There's no way to really know, because no one on the council ever says.
At its meeting Wednesday evening, council member Kris Gulick said, as it stands now, the numbers don't work for the City Council to build all new buildings to replace the city's key flood-damaged buildings. And yet, he noted, there appears to be sentiment from the public and city employees to build a new library, new central fire station, new animal shelter, new fleet maintenance building and maybe even a new public works building.
The sentiment apparently is a little closer regarding a new $50-million-plus City Hall, but consultant OPN Architects Inc. and city staff did not reveal Wednesday evening what the public sentiment about that issue really is.

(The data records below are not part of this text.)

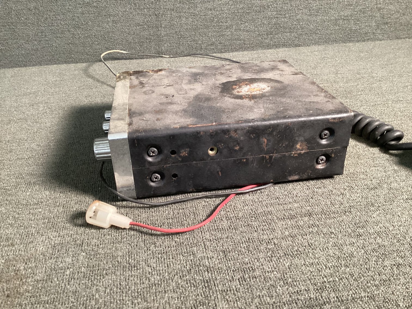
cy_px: 154
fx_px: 369
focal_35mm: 31
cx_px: 206
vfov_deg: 45.4
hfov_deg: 58.3
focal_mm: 3.3
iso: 320
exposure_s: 1/50
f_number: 2.4
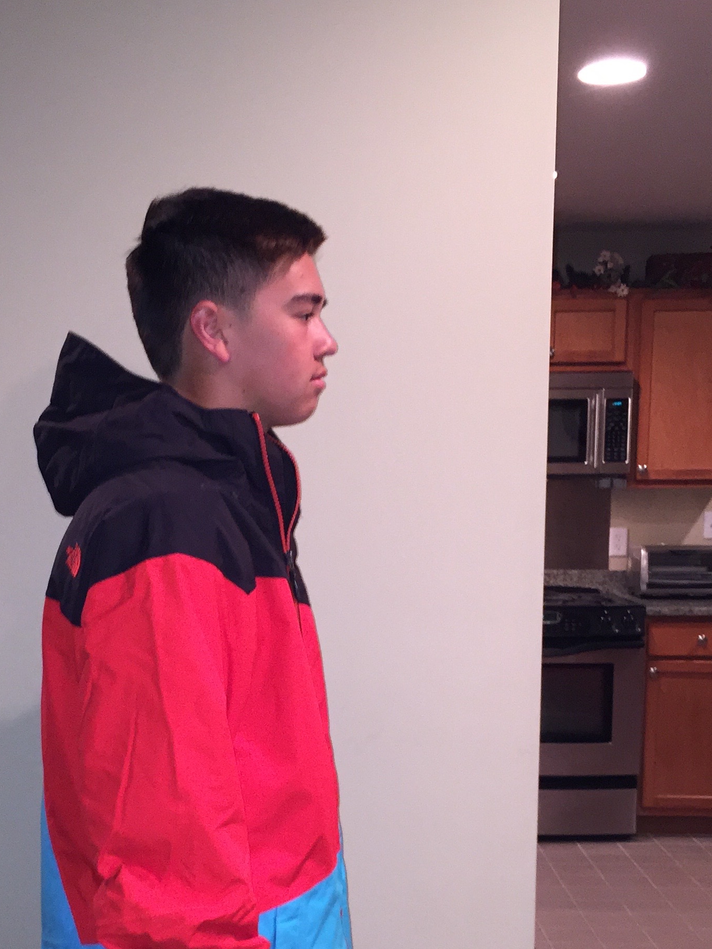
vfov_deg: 36.3
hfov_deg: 27.9
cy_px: 666
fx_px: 1426
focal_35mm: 52
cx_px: 240
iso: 125
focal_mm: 4.15
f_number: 2.2
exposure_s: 1/20
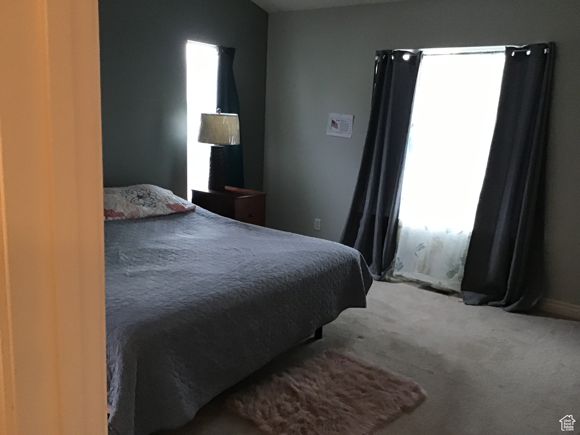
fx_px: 519
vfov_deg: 45.4
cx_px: 290
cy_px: 218
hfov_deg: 58.4
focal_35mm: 31
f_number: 2.4
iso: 200
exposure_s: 1/20
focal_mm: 3.3
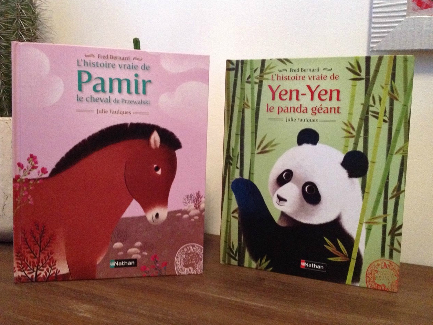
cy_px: 159
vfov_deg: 39.7
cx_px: 210
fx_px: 450
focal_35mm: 36
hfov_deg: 51.3
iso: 640
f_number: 2.4
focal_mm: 4.28
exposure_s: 1/15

Instead, OPN and the city staff mixed the 600 responses the city received at two public open houses two weeks ago and the 30 others that came in online with more than 150 responses obtained from city employees, who had a separate presentation about the building options.
After Wednesday's meeting, Dan Thies, president/CEO of OPN, said it was incorrect to assume that 100 percent of the city employees favored building a new City Hall.

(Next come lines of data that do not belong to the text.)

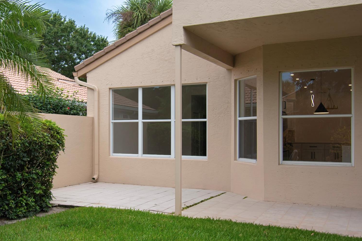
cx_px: 129
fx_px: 412
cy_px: 125
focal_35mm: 41
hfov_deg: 46.9
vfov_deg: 32.6
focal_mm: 20
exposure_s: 1/250
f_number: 8
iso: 280
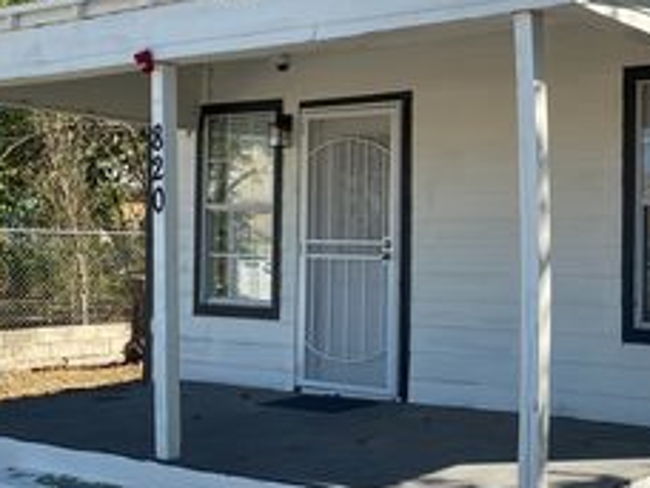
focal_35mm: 57
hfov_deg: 32.7
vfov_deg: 25.6
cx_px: 539
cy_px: 201
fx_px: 1070
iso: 32
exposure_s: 1/1543
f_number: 1.8
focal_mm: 4.25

Council member Brian Fagan said the same.
No council member asked if there was a difference between what the public said about the future of City Hall and what city employees said about it.
In any event, the comments gathered at open houses, online and in special sessions with city employees are anything but scientific.
The City Council on Wednesday evening decided to ask the Linn County Board of Supervisors and the Cedar Rapids Community Schools if they would be willing to join forces with the city in “co-locating” in new or existing facilities.
The implication long has been that “co-location” would help sell the construction of new buildings to the public.
The council and its consultants had pushed co-location for many months late last year and earlier this year, but both the county and school district dropped the idea in favor of taking care of their own flood-damaged administrative buildings.
A new wrinkle, too, appeared Wednesday evening when Sandi Fowler, assistant to City Manager Jim Prosser, told the council that the city can ask the state of Iowa to seek a special waiver so that city can try to secure future federal Community Development Block Grant funds to pay for public buildings.
The upfront cost to return City Hall to the Veterans Memorial Building is about $39 million, but all but about $5 million of the cost would be paid for by Federal Emergency Management Agency disaster funds.
A new City Hall, which is expected to cost more than $50 million, would be paid for by local taxpayers unless some federal money can be found for the project.
In its presentation to the public two weeks ago, consultant OPN put the cost of the two options on an equal cost footing over 50 years when factoring in estimated insurance costs against the Veterans Memorial Building and adding cost savings that OPN said would accrue for a new City Hall by putting more services in it.
Council member Gulick has called for an independent, third-party analysis of OPN's cost models and assumptions, and last night Thies said OPN will take its analysis to the University of Iowa this week and have experts there review it.